- Nio plunged 11% on Monday after the company halted production of its electric vehicles.
- The production halt comes as Nio experiences supply chain disruptions due to city-wide COVID lockdowns in China.
- The company will postpone deliveries to its customers as it works through the disruptions.
Nio stock dropped 11% on Monday after the electric vehicle maker halted production due to ongoing supply chain disruptions.
The disruptions were caused by COVID-19 lockdowns in cities across China, including Shanghai, where plants of various auto parts suppliers are located. The fast-spreading Omicron variant has challenged China’s zero tolerance policy against COVID-19 infections in recent weeks.
“Since March, due to reasons to do with the epidemic, the company’s supplier partners in several places including Jilin, Shanghai and Jiangsu suspended production one after the other and have yet to recover. Due to the impact of this Nio has had to halt car production,” Nio said in an update on its mobile app, according to Reuters.
Shanghai experienced a record 26,000 COVID-19 cases on Sunday, but the government is hinting that it may begin to ease its lockdown restrictions as they take a toll on the country’s economy, and as they fail to contain the outbreak of the disease.
Nio said it will temporarily halt delivering vehicles to its customers as it works with suppliers to get production back online while remaining compliant with China’s strict COVID rules.

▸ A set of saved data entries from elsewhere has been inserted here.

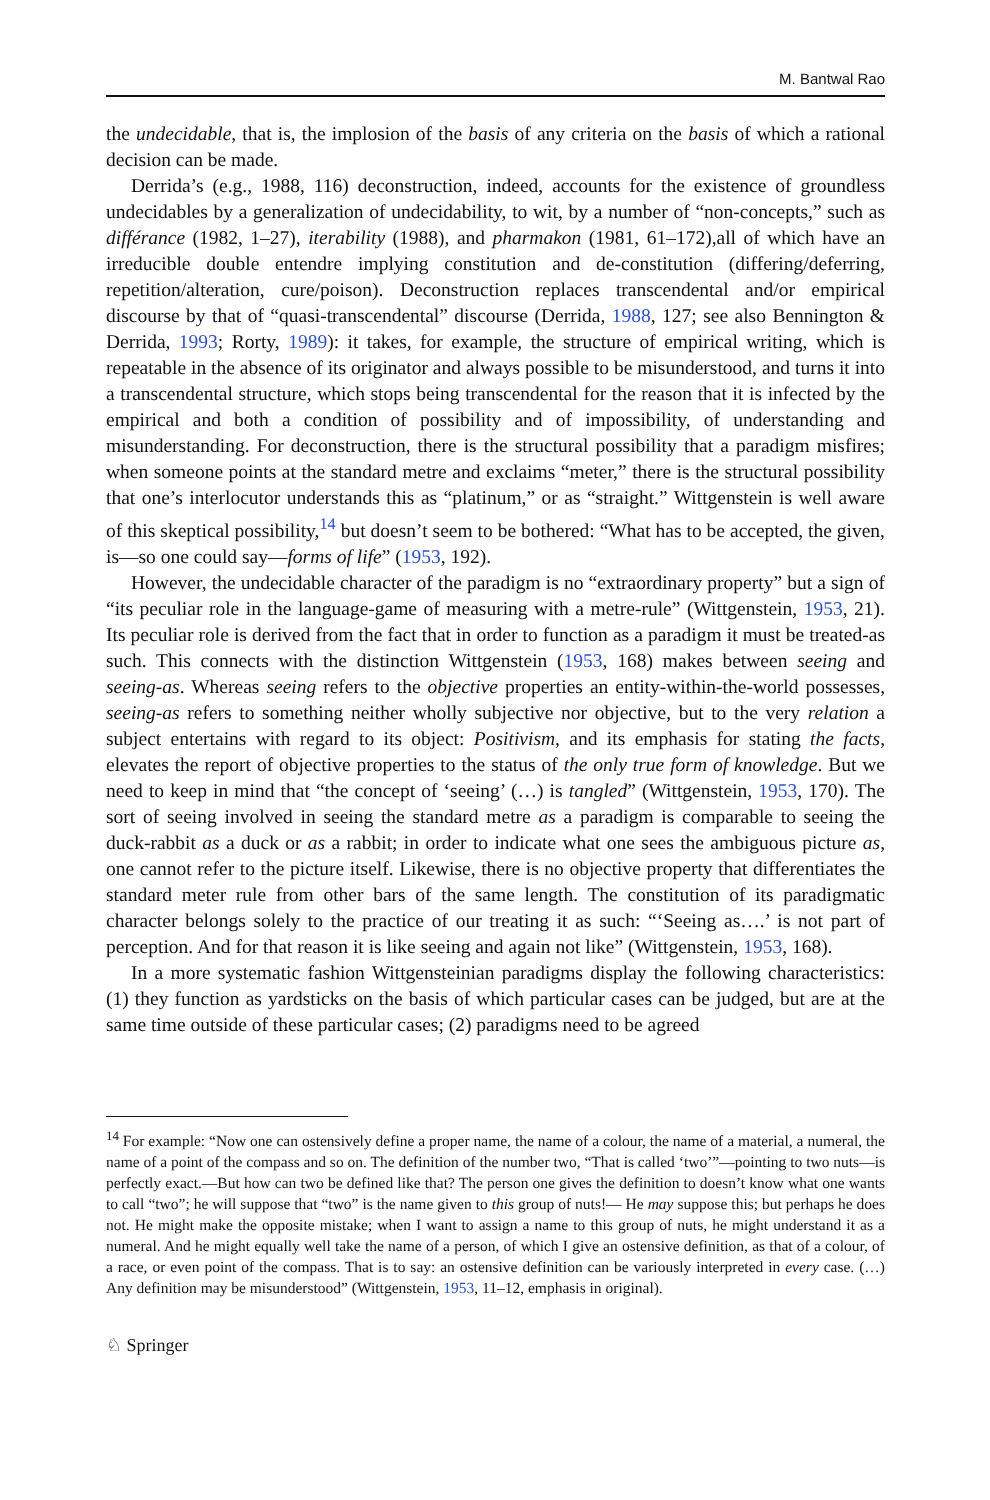M. Bantwal Rao
the undecidable, that is, the implosion of the basis of any criteria on the basis of which a rational decision can be made.
Derrida’s (e.g., 1988, 116) deconstruction, indeed, accounts for the existence of groundless undecidables by a generalization of undecidability, to wit, by a number of “non-concepts,” such as différance (1982, 1–27), iterability (1988), and pharmakon (1981, 61–172),all of which have an irreducible double entendre implying constitution and de-constitution (differing/deferring, repetition/alteration, cure/poison). Deconstruction replaces transcendental and/or empirical discourse by that of “quasi-transcendental” discourse (Derrida, 1988, 127; see also Bennington & Derrida, 1993; Rorty, 1989): it takes, for example, the structure of empirical writing, which is repeatable in the absence of its originator and always possible to be misunderstood, and turns it into a transcendental structure, which stops being transcendental for the reason that it is infected by the empirical and both a condition of possibility and of impossibility, of understanding and misunderstanding. For deconstruction, there is the structural possibility that a paradigm misfires; when someone points at the standard metre and exclaims “meter,” there is the structural possibility that one’s interlocutor understands this as “platinum,” or as “straight.” Wittgenstein is well aware of this skeptical possibility,<sup>14</sup> but doesn’t seem to be bothered: “What has to be accepted, the given, is—so one could say—forms of life” (1953, 192).
However, the undecidable character of the paradigm is no “extraordinary property” but a sign of “its peculiar role in the language-game of measuring with a metre-rule” (Wittgenstein, 1953, 21). Its peculiar role is derived from the fact that in order to function as a paradigm it must be treated-as such. This connects with the distinction Wittgenstein (1953, 168) makes between seeing and seeing-as. Whereas seeing refers to the objective properties an entity-within-the-world possesses, seeing-as refers to something neither wholly subjective nor objective, but to the very relation a subject entertains with regard to its object: Positivism, and its emphasis for stating the facts, elevates the report of objective properties to the status of the only true form of knowledge. But we need to keep in mind that “the concept of ‘seeing’ (…) is tangled” (Wittgenstein, 1953, 170). The sort of seeing involved in seeing the standard metre as a paradigm is comparable to seeing the duck-rabbit as a duck or as a rabbit; in order to indicate what one sees the ambiguous picture as, one cannot refer to the picture itself. Likewise, there is no objective property that differentiates the standard meter rule from other bars of the same length. The constitution of its paradigmatic character belongs solely to the practice of our treating it as such: “‘Seeing as….’ is not part of perception. And for that reason it is like seeing and again not like” (Wittgenstein, 1953, 168).
In a more systematic fashion Wittgensteinian paradigms display the following characteristics: (1) they function as yardsticks on the basis of which particular cases can be judged, but are at the same time outside of these particular cases; (2) paradigms need to be agreed
<sup>14</sup> For example: “Now one can ostensively define a proper name, the name of a colour, the name of a material, a numeral, the name of a point of the compass and so on. The definition of the number two, “That is called ‘two’”—pointing to two nuts—is perfectly exact.—But how can two be defined like that? The person one gives the definition to doesn’t know what one wants to call “two”; he will suppose that “two” is the name given to this group of nuts!— He may suppose this; but perhaps he does not. He might make the opposite mistake; when I want to assign a name to this group of nuts, he might understand it as a numeral. And he might equally well take the name of a person, of which I give an ostensive definition, as that of a colour, of a race, or even point of the compass. That is to say: an ostensive definition can be variously interpreted in every case. (…) Any definition may be misunderstood” (Wittgenstein, 1953, 11–12, emphasis in original).
♘ Springer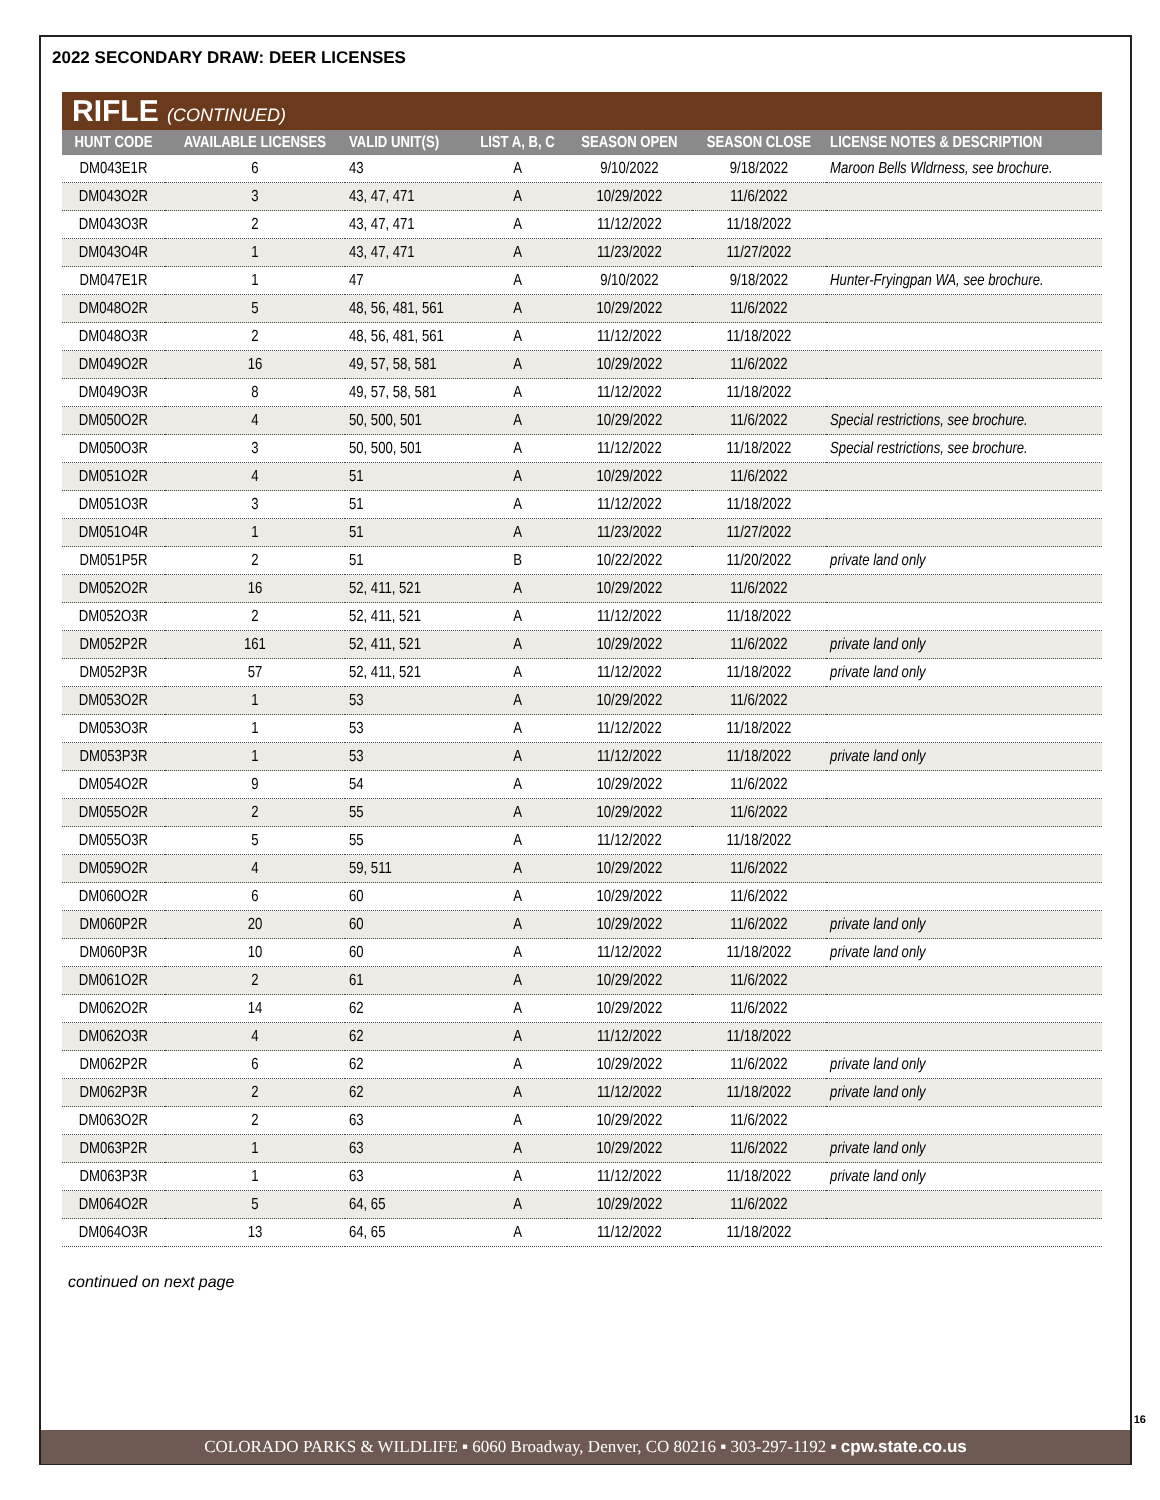2022 SECONDARY DRAW: DEER LICENSES
RIFLE (CONTINUED)
| HUNT CODE | AVAILABLE LICENSES | VALID UNIT(S) | LIST A, B, C | SEASON OPEN | SEASON CLOSE | LICENSE NOTES & DESCRIPTION |
| --- | --- | --- | --- | --- | --- | --- |
| DM043E1R | 6 | 43 | A | 9/10/2022 | 9/18/2022 | Maroon Bells Wldrness, see brochure. |
| DM043O2R | 3 | 43, 47, 471 | A | 10/29/2022 | 11/6/2022 | |
| DM043O3R | 2 | 43, 47, 471 | A | 11/12/2022 | 11/18/2022 | |
| DM043O4R | 1 | 43, 47, 471 | A | 11/23/2022 | 11/27/2022 | |
| DM047E1R | 1 | 47 | A | 9/10/2022 | 9/18/2022 | Hunter-Fryingpan WA, see brochure. |
| DM048O2R | 5 | 48, 56, 481, 561 | A | 10/29/2022 | 11/6/2022 | |
| DM048O3R | 2 | 48, 56, 481, 561 | A | 11/12/2022 | 11/18/2022 | |
| DM049O2R | 16 | 49, 57, 58, 581 | A | 10/29/2022 | 11/6/2022 | |
| DM049O3R | 8 | 49, 57, 58, 581 | A | 11/12/2022 | 11/18/2022 | |
| DM050O2R | 4 | 50, 500, 501 | A | 10/29/2022 | 11/6/2022 | Special restrictions, see brochure. |
| DM050O3R | 3 | 50, 500, 501 | A | 11/12/2022 | 11/18/2022 | Special restrictions, see brochure. |
| DM051O2R | 4 | 51 | A | 10/29/2022 | 11/6/2022 | |
| DM051O3R | 3 | 51 | A | 11/12/2022 | 11/18/2022 | |
| DM051O4R | 1 | 51 | A | 11/23/2022 | 11/27/2022 | |
| DM051P5R | 2 | 51 | B | 10/22/2022 | 11/20/2022 | private land only |
| DM052O2R | 16 | 52, 411, 521 | A | 10/29/2022 | 11/6/2022 | |
| DM052O3R | 2 | 52, 411, 521 | A | 11/12/2022 | 11/18/2022 | |
| DM052P2R | 161 | 52, 411, 521 | A | 10/29/2022 | 11/6/2022 | private land only |
| DM052P3R | 57 | 52, 411, 521 | A | 11/12/2022 | 11/18/2022 | private land only |
| DM053O2R | 1 | 53 | A | 10/29/2022 | 11/6/2022 | |
| DM053O3R | 1 | 53 | A | 11/12/2022 | 11/18/2022 | |
| DM053P3R | 1 | 53 | A | 11/12/2022 | 11/18/2022 | private land only |
| DM054O2R | 9 | 54 | A | 10/29/2022 | 11/6/2022 | |
| DM055O2R | 2 | 55 | A | 10/29/2022 | 11/6/2022 | |
| DM055O3R | 5 | 55 | A | 11/12/2022 | 11/18/2022 | |
| DM059O2R | 4 | 59, 511 | A | 10/29/2022 | 11/6/2022 | |
| DM060O2R | 6 | 60 | A | 10/29/2022 | 11/6/2022 | |
| DM060P2R | 20 | 60 | A | 10/29/2022 | 11/6/2022 | private land only |
| DM060P3R | 10 | 60 | A | 11/12/2022 | 11/18/2022 | private land only |
| DM061O2R | 2 | 61 | A | 10/29/2022 | 11/6/2022 | |
| DM062O2R | 14 | 62 | A | 10/29/2022 | 11/6/2022 | |
| DM062O3R | 4 | 62 | A | 11/12/2022 | 11/18/2022 | |
| DM062P2R | 6 | 62 | A | 10/29/2022 | 11/6/2022 | private land only |
| DM062P3R | 2 | 62 | A | 11/12/2022 | 11/18/2022 | private land only |
| DM063O2R | 2 | 63 | A | 10/29/2022 | 11/6/2022 | |
| DM063P2R | 1 | 63 | A | 10/29/2022 | 11/6/2022 | private land only |
| DM063P3R | 1 | 63 | A | 11/12/2022 | 11/18/2022 | private land only |
| DM064O2R | 5 | 64, 65 | A | 10/29/2022 | 11/6/2022 | |
| DM064O3R | 13 | 64, 65 | A | 11/12/2022 | 11/18/2022 | |
continued on next page
16
COLORADO PARKS & WILDLIFE ▪ 6060 Broadway, Denver, CO 80216 ▪ 303-297-1192 ▪ cpw.state.co.us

Nio isn’t the only automaker that has had to deal with plant shutdowns in recent weeks. Tesla’s Shanghai plant has been shut down since late March, while auto plants tied to Volkswagen’s joint venture with FAW Group and SAIC Motor has been closed for weeks.
Shares of automakers with operations in China traded lower on Monday. Shares of XPeng, Li Auto, and Tesla fell 8%, 6%, and 5%, respectively.